A local company’s application seeking to place Engen Petroleum Zimbabwe under provisional judicial management recently hit a snag after the High Court dismissed the application for want of prosecution.

BY CHARLES LAITON

High Court judge Justice Garainesu Mawadze granted the order on November 11 this year after the company, Total Solutions, failed to pursue the matter further.

“The application for an order for provisional judicial management which was made by the first respondent (Total Solutions) . . . be and is hereby dismissed for want of prosecution,” Justice Mawadze ruled, while slapping Total Solutions with costs of suit.

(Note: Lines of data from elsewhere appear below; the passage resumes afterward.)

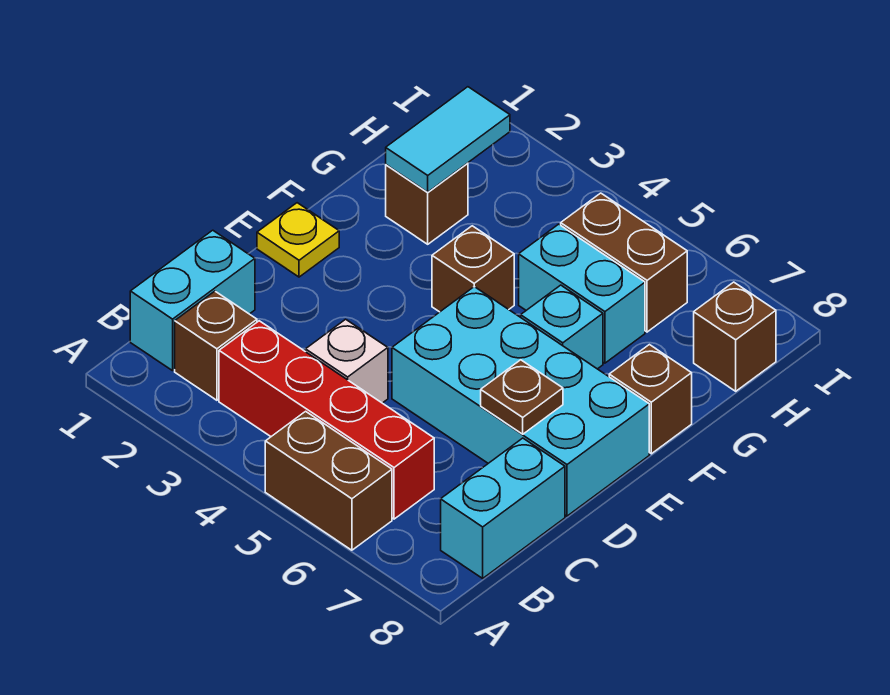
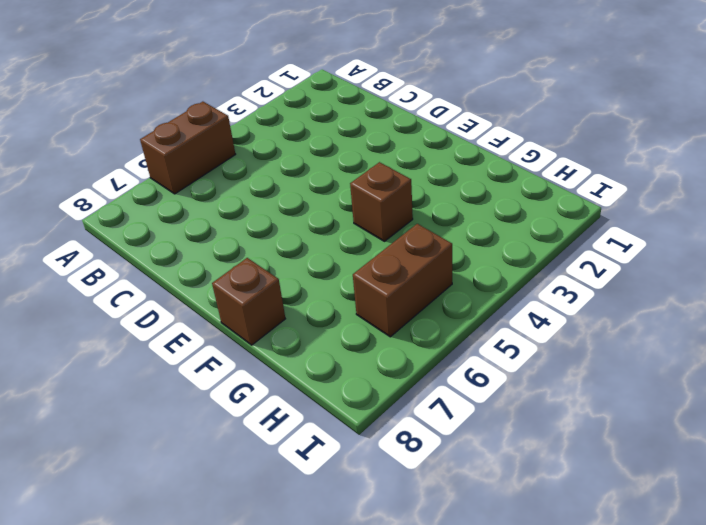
none -> cyan 1x2 brick [130,230,255,371]
none -> brown 1x1 brick [175,291,257,400]
none -> red 1x4 brick [219,321,434,519]

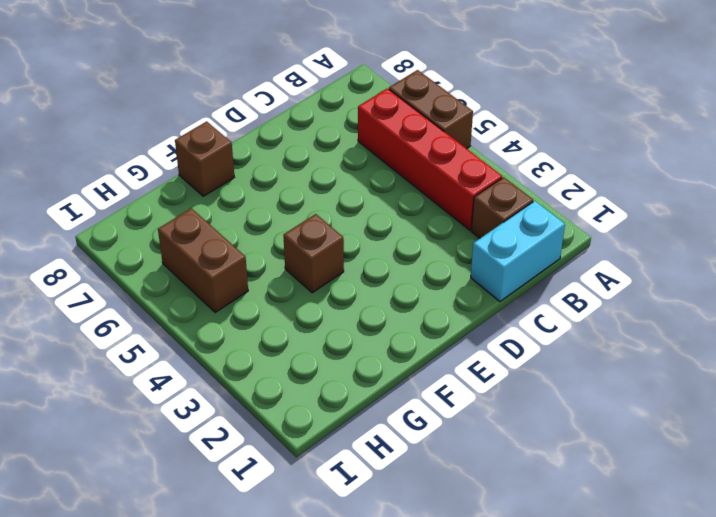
none -> cyan 1x2 brick [441,438,565,578]
none -> white 1x1 brick [306,319,388,403]
none -> cyan 2x4 brick [392,287,649,516]

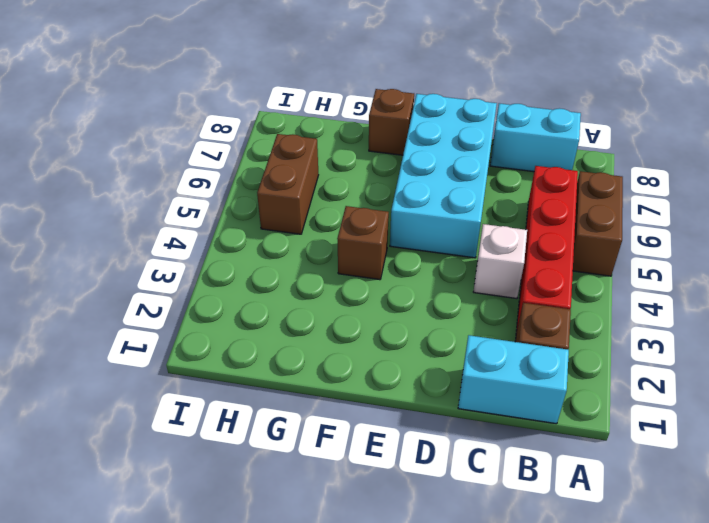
none -> yellow 1x1 plate [257,203,339,277]
none -> cyan 1x1 brick [521,285,603,369]
none -> brown 1x1 brick [386,163,468,244]

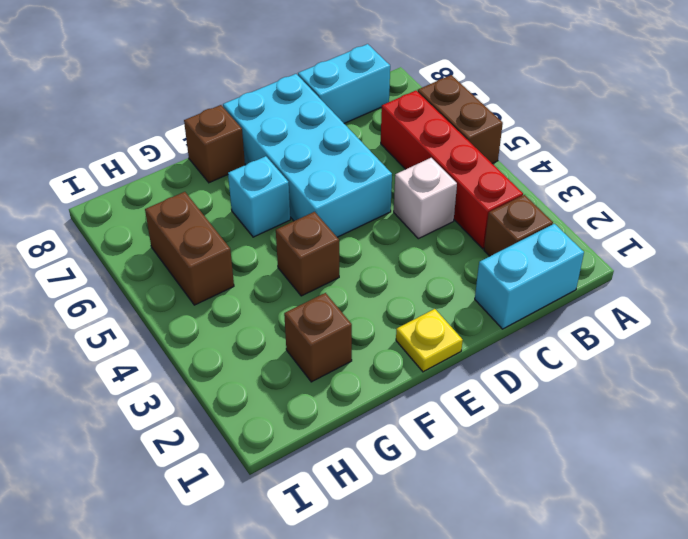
none -> cyan 1x2 brick [519,224,645,363]
none -> brown 1x1 brick [694,282,776,391]
none -> brown 1x1 plate [481,360,563,434]

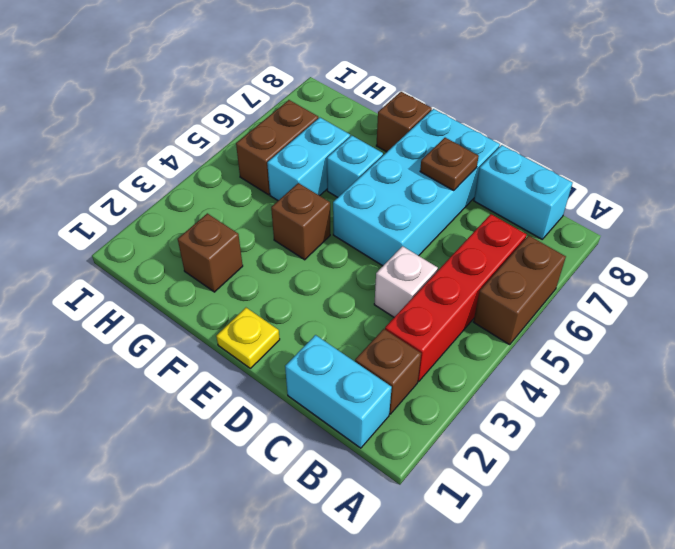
none -> brown 1x1 brick [694,282,776,391]
none -> cyan 1x2 tile [386,87,510,192]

According to the court papers, sometime in August this year, Total Solutions instituted legal proceedings against Engen Petroleum seeking to have the latter placed under provisional judicial management, but the reasons behind the application were not made clear.

engen service station

In terms of the Companies Act, a company may be placed under judicial management for mismanagement or if for any other cause the company is probably unable to pay its debts and has not become, or is prevented from becoming, a successful concern.

But, in the case of Engen Petroleum, the application for it to be placed under provisional judicial management was opposed following the filing of notice of opposition and an opposing affidavit by its managing director Cremion Mapfumba on August 31 this year.

After receiving the notice of opposition, Total Solutions is said to have failed to file an answering affidavit nor taken steps to set the matter down for hearing, prompting Engen Petroleum to file an application seeking the dismissal of the matter.

“The respondent (Total Solutions) has clearly shown a disinclination to pursue the matter. The application was filed against a background in which there had been a sale in execution of the applicant’s property (and) shortly after having filed the application, the respondent’s legal practitioners wrote to the Sheriff advising them that they had made the application and presumably requesting the Sheriff not to confirm the sale on that basis,” Mapfumba said.